What the actor did do was bring a personal touch to Dante’s dialogue. He shares, “In the rehearsal in the morning, I said, ‘I’m gonna add a couple of things.’ Just things that were important to me and I felt would be important for the character that I wanted in there. It was tricky because it was sort of written — which I think was cool — that he’s in a little bit in denial of what’s happening. But I just felt that it needed [references] to real experiences, for me and for that character, and important ones. So I just said, ‘Hey, I’m gonna add these couple of things in here,’ and they were cool with it.” He points out, “You’re not changing the meaning, you’re not changing the scene, you’re just enhancing it.”
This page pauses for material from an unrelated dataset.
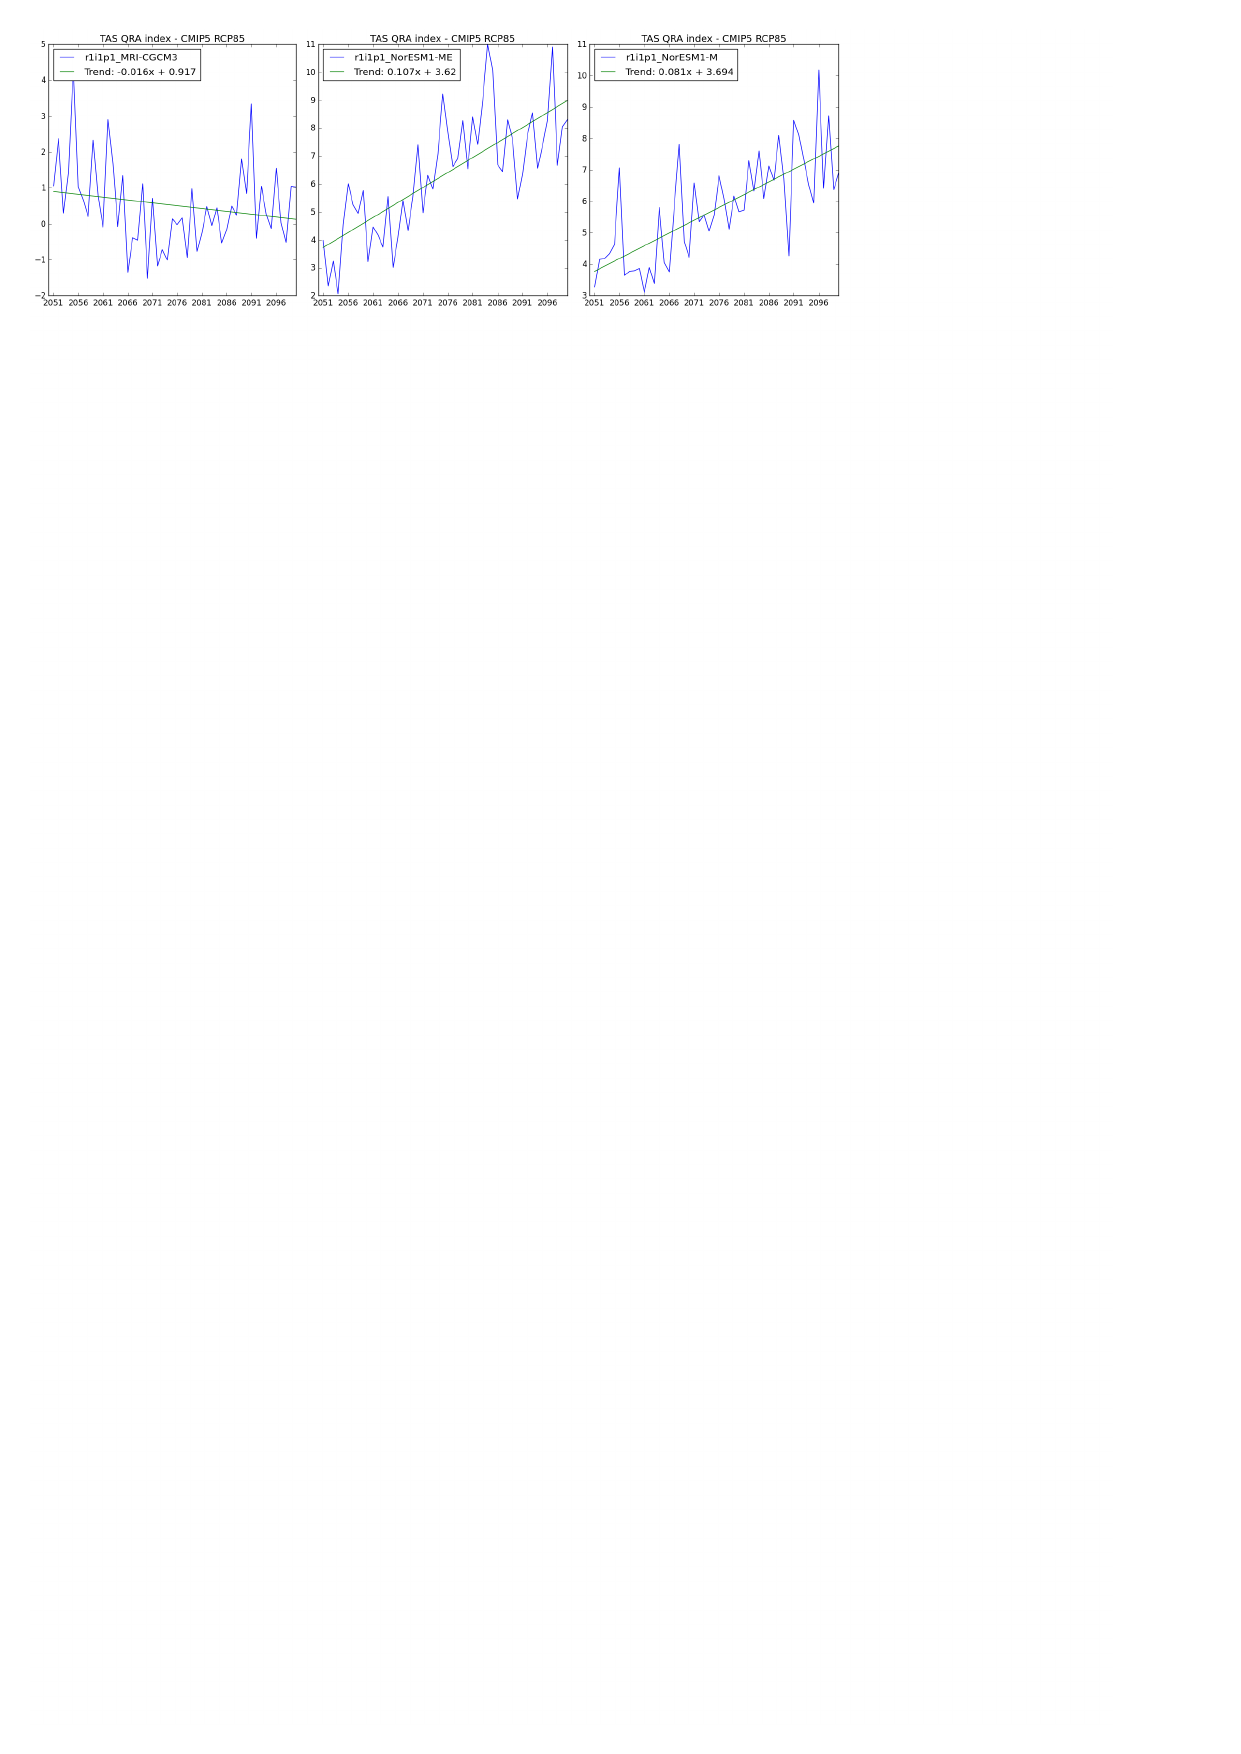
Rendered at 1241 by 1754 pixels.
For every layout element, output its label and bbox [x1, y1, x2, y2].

picture [29, 29, 1114, 1725]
Specifically, he added the reference to Sam saving his life. “Those words that I added, I really lived them as a character,” he notes. “And I added that in because I was like, ‘She saved Dante’s life.’ When he was going to shoot Peter August and she stopped him, that was a moment where she saved his life. Who knows where he would be if Sam hadn’t stopped him from doing that that day?”

It wasn’t until after Zamprogna shot the monologue that he filmed the moment of Dante learning of his fiancée’s demise. “I’ve never really been quite so broken down in a scene as I was in those scenes leading up to [the bedside monologue] when Nancy’s holding my face,” Zamprogna says. “It kind of took me by surprise. We did the other scenes with Sonny in the hallway, and when Dante comes off the elevator with Rocco and that scene with Nancy, which I didn’t really plan to be that [emotional]. It was just, in that moment, the way she was describing how Sam had taken her last breath … She just did it so beautifully, and the way she described it reminded me of times I’ve experienced that loss in real life, and it just painted this unbelievably sad picture in my mind.” When you’re that connected to the material, he adds, “You don’t have to do anything at that point.  You just open your mouth and what comes out comes out.

“There are moments where you’re really proud of the amount of work that you put into something and the result, and this is that for me,” he concludes. “It was really, really important to me, and to my work and to Kelly and what we built over the last four years [of building the Sam/Dante relationship] to make it as real and meaningful as possible. And I left work that day feeling like I’d done some of the best work I’ve done on the show, and that felt good.”